* [REQUIREMENT] Return the text read from each of the entries below, line for line and word for word, and leave the pictures out of your answer.

____________

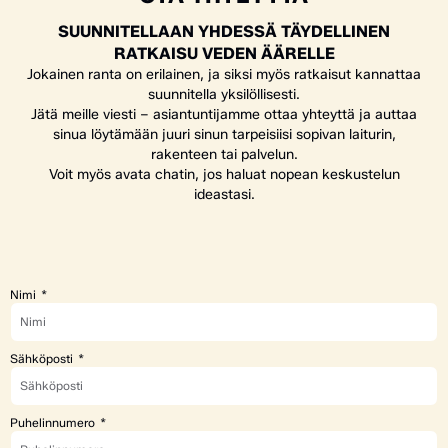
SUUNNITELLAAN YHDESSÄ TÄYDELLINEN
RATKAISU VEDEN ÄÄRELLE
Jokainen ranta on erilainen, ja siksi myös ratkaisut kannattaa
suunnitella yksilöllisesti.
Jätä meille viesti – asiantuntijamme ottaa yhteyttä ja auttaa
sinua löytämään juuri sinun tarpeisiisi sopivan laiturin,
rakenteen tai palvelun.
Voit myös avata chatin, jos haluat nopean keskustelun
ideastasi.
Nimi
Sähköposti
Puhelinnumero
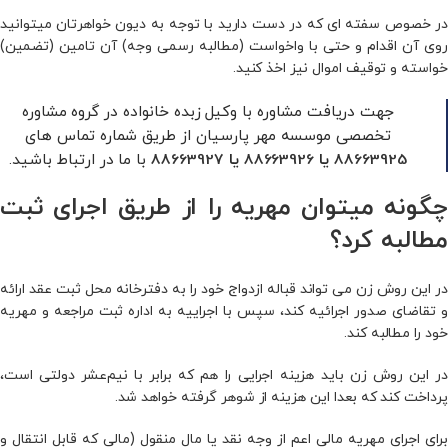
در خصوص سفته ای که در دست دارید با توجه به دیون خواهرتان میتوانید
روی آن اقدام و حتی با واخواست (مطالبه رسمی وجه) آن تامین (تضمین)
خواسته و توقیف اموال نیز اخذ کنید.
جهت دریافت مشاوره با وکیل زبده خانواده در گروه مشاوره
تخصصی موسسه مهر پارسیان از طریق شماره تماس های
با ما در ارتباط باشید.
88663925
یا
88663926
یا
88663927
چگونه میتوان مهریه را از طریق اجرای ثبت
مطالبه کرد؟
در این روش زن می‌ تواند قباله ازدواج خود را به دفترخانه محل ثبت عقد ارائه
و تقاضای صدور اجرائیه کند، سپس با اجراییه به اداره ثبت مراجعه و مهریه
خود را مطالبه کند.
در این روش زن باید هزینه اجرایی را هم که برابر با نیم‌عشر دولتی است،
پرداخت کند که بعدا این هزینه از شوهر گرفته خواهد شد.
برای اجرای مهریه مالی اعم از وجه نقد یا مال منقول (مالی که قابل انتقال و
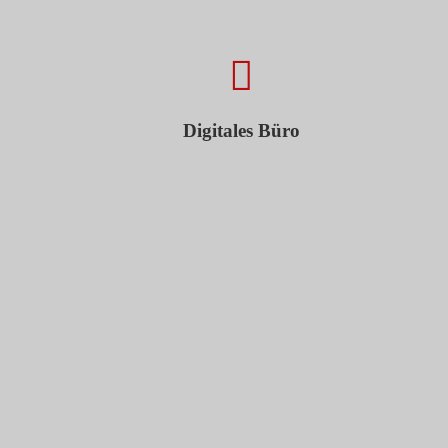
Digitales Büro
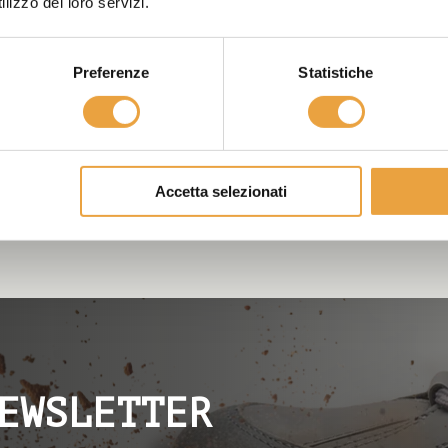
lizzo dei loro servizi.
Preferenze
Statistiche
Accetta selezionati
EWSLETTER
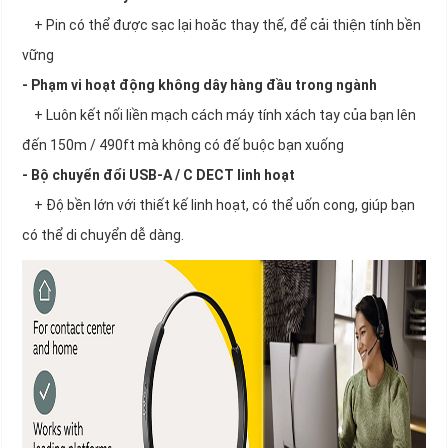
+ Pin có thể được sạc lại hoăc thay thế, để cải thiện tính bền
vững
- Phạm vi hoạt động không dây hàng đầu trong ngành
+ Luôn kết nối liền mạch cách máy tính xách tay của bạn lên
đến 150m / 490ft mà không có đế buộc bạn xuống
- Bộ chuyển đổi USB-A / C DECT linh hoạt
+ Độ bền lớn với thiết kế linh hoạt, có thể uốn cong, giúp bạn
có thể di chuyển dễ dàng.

____________

* [OUTPUT BELOW]
SUUNNITELLAAN YHDESSÄ TÄYDELLINEN
RATKAISU VEDEN ÄÄRELLE
Jokainen ranta on erilainen, ja siksi myös ratkaisut kannattaa
suunnitella yksilöllisesti.
Jätä meille viesti – asiantuntijamme ottaa yhteyttä ja auttaa
sinua löytämään juuri sinun tarpeisiisi sopivan laiturin,
rakenteen tai palvelun.
Voit myös avata chatin, jos haluat nopean keskustelun
ideastasi.
Nimi
Sähköposti
Puhelinnumero
در خصوص سفته ای که در دست دارید با توجه به دیون خواهرتان میتوانید
روی آن اقدام و حتی با واخواست (مطالبه رسمی وجه) آن تامین (تضمین)
خواسته و توقیف اموال نیز اخذ کنید.
جهت دریافت مشاوره با وکیل زبده خانواده در گروه مشاوره
تخصصی موسسه مهر پارسیان از طریق شماره تماس های
با ما در ارتباط باشید.
88663925
یا
88663926
یا
88663927
چگونه میتوان مهریه را از طریق اجرای ثبت
مطالبه کرد؟
در این روش زن می‌ تواند قباله ازدواج خود را به دفترخانه محل ثبت عقد ارائه
و تقاضای صدور اجرائیه کند، سپس با اجراییه به اداره ثبت مراجعه و مهریه
خود را مطالبه کند.
در این روش زن باید هزینه اجرایی را هم که برابر با نیم‌عشر دولتی است،
پرداخت کند که بعدا این هزینه از شوهر گرفته خواهد شد.
برای اجرای مهریه مالی اعم از وجه نقد یا مال منقول (مالی که قابل انتقال و
Digitales Büro
lizzo dei loro servizi.
Preferenze
Statistiche
Accetta selezionati
EWSLETTER
+ Pin có thể được sạc lại hoăc thay thế, để cải thiện tính bền
vững
- Phạm vi hoạt động không dây hàng đầu trong ngành
+ Luôn kết nối liền mạch cách máy tính xách tay của bạn lên
đến 150m / 490ft mà không có đế buộc bạn xuống
- Bộ chuyển đổi USB-A / C DECT linh hoạt
+ Độ bền lớn với thiết kế linh hoạt, có thể uốn cong, giúp bạn
có thể di chuyển dễ dàng.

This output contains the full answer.